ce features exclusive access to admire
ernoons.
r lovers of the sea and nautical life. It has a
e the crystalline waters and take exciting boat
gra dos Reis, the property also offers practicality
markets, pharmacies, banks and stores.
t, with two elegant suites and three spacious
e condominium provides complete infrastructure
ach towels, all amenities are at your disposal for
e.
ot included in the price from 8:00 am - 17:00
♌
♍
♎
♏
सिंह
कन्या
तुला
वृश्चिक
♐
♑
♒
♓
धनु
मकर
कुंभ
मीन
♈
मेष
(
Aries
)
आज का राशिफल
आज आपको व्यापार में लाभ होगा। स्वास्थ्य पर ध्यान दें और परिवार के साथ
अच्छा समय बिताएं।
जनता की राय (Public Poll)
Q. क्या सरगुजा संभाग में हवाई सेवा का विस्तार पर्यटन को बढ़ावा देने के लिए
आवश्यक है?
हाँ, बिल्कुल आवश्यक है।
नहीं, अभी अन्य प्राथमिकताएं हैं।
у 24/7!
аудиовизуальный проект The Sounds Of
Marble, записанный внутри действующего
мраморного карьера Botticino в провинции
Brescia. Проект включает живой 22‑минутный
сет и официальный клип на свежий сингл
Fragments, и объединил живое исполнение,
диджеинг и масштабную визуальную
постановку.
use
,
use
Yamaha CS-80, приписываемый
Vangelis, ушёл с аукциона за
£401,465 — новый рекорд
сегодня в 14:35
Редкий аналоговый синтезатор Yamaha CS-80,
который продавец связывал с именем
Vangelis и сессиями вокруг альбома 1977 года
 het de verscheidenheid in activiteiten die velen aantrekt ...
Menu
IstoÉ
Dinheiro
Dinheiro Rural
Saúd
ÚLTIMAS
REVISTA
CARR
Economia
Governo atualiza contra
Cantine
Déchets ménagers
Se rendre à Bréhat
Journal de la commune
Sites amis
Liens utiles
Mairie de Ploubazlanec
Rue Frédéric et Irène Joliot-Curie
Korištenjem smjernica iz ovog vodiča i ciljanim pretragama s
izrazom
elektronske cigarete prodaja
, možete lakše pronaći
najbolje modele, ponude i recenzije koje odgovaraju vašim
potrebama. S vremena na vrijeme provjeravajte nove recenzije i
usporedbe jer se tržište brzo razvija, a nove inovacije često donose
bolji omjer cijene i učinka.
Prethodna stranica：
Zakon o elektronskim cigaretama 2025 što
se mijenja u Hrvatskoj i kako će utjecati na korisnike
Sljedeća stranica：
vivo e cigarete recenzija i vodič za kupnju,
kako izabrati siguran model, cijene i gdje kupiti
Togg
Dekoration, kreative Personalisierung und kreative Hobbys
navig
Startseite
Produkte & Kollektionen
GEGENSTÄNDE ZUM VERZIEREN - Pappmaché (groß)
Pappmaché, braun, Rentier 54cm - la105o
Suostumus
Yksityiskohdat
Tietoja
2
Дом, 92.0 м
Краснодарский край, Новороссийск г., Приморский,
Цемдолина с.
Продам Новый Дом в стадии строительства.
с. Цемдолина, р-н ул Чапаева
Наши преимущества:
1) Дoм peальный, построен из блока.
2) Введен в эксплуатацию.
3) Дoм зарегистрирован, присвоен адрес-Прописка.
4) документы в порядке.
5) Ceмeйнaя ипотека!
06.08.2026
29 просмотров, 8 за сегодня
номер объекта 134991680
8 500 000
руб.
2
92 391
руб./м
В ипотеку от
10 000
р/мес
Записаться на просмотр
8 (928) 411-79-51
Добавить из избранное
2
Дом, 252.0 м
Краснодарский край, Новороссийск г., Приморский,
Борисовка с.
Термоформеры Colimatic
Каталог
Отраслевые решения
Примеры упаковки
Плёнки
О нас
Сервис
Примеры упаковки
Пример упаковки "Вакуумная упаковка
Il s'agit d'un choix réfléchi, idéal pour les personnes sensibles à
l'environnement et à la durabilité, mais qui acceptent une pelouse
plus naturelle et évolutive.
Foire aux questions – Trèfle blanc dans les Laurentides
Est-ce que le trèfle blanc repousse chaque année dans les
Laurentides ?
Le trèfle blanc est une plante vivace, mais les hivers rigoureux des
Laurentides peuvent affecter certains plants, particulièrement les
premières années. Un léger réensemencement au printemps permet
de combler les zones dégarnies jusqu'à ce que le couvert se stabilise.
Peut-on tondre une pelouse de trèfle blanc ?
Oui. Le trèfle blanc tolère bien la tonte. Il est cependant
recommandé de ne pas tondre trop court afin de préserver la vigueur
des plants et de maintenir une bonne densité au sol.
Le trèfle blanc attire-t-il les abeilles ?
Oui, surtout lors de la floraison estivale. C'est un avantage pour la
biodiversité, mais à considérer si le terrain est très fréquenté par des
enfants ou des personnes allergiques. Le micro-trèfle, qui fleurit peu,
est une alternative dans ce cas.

_____

Required action
Return each line from the entries above that includes "dans".

Answer box
Foire aux questions – Trèfle blanc dans les Laurentides
Est-ce que le trèfle blanc repousse chaque année dans les
est une alternative dans ce cas.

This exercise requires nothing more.